The news: A group of FDIC-insured US banks is launching its own stablecoin through a consortium. The new stablecoin, called USDF, is redeemable for cash on a 1:1 basis through member banks.
More on this: The consortium’s incumbent members include Synovus Bank, New York Community Bank (NYCB), and Sterling National Bank. The organization, called the USDF Consortium, is encouraging more FDIC-backed banks to join it.
The new stablecoin also runs on the public Provenance Blockchain, which the consortium says is designed to make it useful for a range of activities such as financing for supply chains and invoices.

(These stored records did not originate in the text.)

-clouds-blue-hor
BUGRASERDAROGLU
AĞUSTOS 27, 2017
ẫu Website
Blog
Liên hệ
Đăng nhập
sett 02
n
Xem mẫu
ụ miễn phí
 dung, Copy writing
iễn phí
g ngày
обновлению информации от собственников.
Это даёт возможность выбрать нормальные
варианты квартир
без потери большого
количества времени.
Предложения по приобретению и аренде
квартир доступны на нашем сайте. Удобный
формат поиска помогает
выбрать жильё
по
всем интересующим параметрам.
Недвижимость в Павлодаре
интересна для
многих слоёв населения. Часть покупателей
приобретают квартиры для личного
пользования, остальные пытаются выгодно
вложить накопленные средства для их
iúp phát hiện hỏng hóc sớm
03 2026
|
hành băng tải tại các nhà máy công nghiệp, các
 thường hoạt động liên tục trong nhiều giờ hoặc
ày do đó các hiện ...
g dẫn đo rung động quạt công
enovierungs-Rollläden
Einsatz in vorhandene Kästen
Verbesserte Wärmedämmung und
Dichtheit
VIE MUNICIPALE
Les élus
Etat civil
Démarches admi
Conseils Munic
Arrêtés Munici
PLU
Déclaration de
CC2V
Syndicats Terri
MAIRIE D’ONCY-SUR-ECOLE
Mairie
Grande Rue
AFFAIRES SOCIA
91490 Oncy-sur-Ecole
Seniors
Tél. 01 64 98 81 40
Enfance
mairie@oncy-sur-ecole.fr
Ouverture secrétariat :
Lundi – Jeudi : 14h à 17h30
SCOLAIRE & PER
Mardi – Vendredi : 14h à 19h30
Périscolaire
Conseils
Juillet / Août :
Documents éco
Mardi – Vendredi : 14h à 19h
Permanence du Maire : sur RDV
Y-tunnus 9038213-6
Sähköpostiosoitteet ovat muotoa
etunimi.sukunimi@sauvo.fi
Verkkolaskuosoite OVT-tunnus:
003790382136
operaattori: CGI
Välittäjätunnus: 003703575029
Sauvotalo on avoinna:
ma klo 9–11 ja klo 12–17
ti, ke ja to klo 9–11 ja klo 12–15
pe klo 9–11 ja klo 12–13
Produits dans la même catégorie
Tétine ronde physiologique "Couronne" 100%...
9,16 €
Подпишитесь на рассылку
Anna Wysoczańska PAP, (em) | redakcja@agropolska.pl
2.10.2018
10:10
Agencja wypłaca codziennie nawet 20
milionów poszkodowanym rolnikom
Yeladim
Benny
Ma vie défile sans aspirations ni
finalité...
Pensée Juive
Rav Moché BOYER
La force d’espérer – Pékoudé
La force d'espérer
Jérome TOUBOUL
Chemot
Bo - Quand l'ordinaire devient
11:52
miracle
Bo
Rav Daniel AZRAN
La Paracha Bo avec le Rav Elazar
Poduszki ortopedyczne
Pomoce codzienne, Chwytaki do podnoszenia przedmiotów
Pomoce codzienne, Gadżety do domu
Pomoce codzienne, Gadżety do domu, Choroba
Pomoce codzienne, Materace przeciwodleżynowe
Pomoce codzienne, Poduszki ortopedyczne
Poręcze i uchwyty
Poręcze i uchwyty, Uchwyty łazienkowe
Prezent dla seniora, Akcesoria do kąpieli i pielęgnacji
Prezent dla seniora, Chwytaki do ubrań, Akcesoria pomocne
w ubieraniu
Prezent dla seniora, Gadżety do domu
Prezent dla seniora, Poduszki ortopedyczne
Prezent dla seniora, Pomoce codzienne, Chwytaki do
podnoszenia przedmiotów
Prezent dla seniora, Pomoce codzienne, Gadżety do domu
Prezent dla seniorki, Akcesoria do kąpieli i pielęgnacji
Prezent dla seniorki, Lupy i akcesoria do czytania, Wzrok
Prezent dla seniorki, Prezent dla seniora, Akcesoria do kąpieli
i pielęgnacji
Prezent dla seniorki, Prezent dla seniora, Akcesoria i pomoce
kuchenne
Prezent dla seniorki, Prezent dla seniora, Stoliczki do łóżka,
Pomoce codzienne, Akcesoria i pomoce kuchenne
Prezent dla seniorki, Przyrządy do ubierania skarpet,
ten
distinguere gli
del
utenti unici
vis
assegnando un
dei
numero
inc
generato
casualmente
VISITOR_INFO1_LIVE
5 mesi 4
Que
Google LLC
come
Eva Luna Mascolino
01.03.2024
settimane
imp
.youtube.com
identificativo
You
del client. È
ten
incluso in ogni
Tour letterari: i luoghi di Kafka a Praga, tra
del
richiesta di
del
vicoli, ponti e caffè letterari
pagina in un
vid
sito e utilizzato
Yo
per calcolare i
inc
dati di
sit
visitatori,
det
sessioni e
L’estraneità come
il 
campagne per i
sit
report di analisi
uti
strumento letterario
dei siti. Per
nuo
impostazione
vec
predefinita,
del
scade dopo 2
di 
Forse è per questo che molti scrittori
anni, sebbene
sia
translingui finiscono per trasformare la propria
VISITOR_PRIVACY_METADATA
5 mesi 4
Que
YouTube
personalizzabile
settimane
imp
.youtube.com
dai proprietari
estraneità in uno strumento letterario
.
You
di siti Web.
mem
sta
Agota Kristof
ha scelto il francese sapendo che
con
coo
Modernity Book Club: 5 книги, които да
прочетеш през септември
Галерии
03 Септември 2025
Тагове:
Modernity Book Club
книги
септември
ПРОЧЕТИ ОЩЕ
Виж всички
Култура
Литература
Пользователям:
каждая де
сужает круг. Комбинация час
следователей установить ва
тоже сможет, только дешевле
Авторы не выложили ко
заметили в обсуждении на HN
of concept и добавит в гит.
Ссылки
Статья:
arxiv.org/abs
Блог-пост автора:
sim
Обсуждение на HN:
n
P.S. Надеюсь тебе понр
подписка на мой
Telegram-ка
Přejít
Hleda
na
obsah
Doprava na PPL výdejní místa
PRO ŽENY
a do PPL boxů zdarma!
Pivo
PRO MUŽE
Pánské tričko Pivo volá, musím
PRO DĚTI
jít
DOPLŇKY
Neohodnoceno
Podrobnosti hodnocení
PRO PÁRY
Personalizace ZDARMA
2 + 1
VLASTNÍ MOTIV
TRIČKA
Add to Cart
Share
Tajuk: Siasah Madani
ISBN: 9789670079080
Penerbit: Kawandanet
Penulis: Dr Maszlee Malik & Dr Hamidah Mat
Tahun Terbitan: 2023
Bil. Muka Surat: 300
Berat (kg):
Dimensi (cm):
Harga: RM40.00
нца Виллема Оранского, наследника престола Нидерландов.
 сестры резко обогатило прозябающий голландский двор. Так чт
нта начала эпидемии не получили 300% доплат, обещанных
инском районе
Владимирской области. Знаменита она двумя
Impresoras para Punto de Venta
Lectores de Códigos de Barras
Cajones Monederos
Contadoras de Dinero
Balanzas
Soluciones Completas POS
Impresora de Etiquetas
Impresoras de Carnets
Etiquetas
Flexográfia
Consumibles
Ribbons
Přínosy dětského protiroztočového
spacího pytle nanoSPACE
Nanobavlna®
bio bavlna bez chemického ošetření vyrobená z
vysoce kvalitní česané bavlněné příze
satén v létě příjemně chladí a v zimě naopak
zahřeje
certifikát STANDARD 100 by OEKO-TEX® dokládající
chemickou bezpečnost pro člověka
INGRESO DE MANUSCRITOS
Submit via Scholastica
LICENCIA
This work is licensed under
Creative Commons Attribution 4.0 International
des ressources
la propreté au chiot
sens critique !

The bigger picture: The unveiling of USDF follows a November 2021 report from the President’s Working Group on Financial Markets (PWG), which called on Congress to restrict stablecoin issuance to insured depository institutions.
The PWG voiced concerns that current stablecoins could experience runs if customers don’t trust issuers to meet redemption requests, and that they may become conduits for laundering money and financing terrorism.
The consortium touches on the regulatory environment, stating that its stablecoin “addresses the consumer protection and regulatory concerns of non-bank-issued stablecoins and offers a more secure option for transacting on blockchain.”
USDF’s emergence is the latest example of mainstream financial institutions getting involved with stablecoin, or at least exploring it:
Why this could succeed: The USDF Consortium gives incumbent banks a shot at becoming major crypto players by using their reputations to surmount the Wild West perception of the space. The bank-backed stablecoin, plus the prospect of federal action, also pose direct threats to a pair of standalone stablecoins: Circle’s USD Coin and Bitfinex’s Tether.
The group’s member banks can position USDF to businesses and consumers as providing greater security due to their track records in holding people’s money. They can also design it with transparency in mind—this was a notable problem for Tether, which was fined in October 2021 by the Commodity Futures Trading Commission (CFTC) for lack of transparency.
Banks’ advantage could get a further boost if the FDIC rules that stablecoins’ US dollar reserves are protected with deposit insurance, per CoinDesk, which reported that the regulator has considered giving pass-through status.